Alan Greenspan has pulled off many an economic miracle as chairman of the Federal Reserve Board.
Remember the Crash of '87, when, as the newly minted Fed chief, Greenspan stepped off an airplane in Dallas to learn that the Dow had dropped 508 points? He averted a crisis by boosting liquidity, and the expansion continued for another three years.
In 1994, with the U.S. economy accelerating and inflation worries spiraling, the Greenspan-led Fed boosted interest rates enough to engineer a "soft landing" - and in 1995 the central bank cut rates fast enough and deep enough to avert a recession and continue the expansion.
And in 1998, when the so-called "Asian contagion" and the collapse of the Long Term Capital Management Hedge Fund threatened to swamp the U.S. economy, Greenspan worked his economic magic yet again. The Fed reduced interest rates three times in a short stretch, dodging still another recessionary bullet and ultimately nurturing the expansion into record territory.

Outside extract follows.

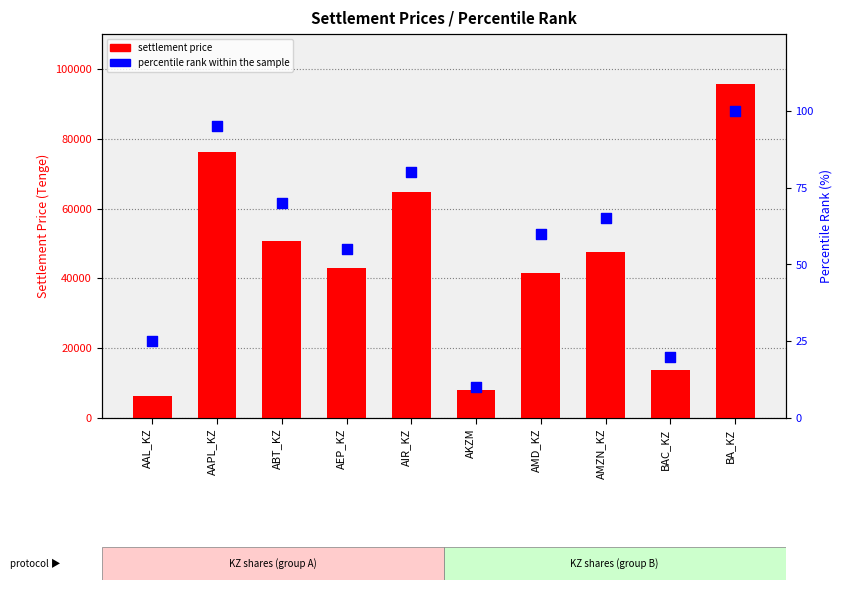

At which category is the sum across all series the highest?

BA_KZ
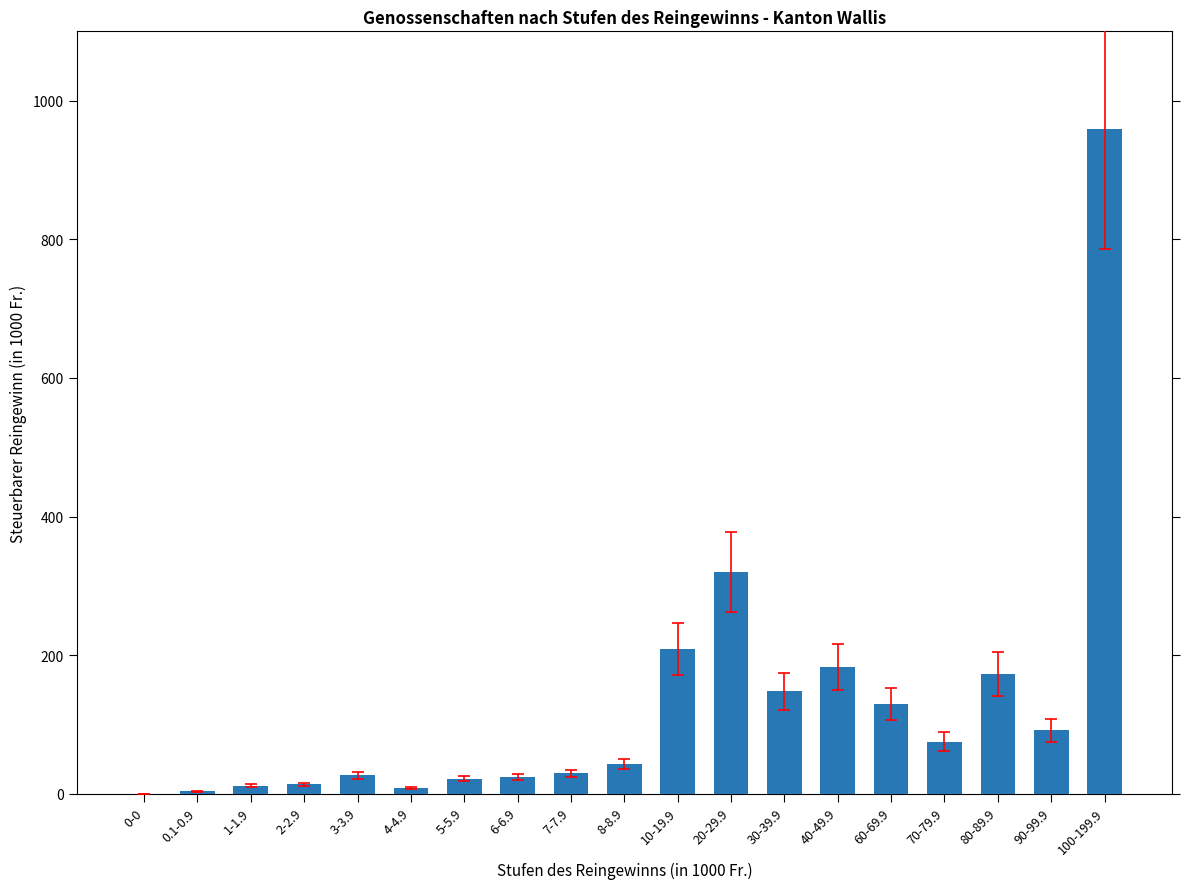

The chart shows a value of 91.8 at 90-99.9. True or false?

True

And now another chapter of the Greenspan economy-management manual is being written. In hopes of slowing an economy whose breakneck growth pace was threatening to stoke inflation, the Fed boosted short-term interest rates six times from June 1999 to May 2000, and waited until this month to reverse course. Some economists and investment experts now fear that Greenspan was too aggressive in raising rates and waited to long to start cutting them.
The rate increases crushed stock prices, vaporized consumer confidence and took the economy from a 5.2 percent pace in the first half of last year to a 2.2 percent pace in the third quarter - and perhaps lower still in the fourth quarter.
"In hindsight, it's clear that the final interest-rate increases made in 2000 were overkill, given that inflation was in check, that consumer spending was beginning to slow and that employee cost indices were very, very benign," said Jonathan Murray, first vice president of investments for Legg Mason in Baltimore.
Only time will tell whether that overkill translates into the first U.S. recession since 1990-1991. Although recession talk first surfaced before a holiday shopping season that ultimately was quite lackluster, only in recent weeks have economists acknowledged any real chance of a recession.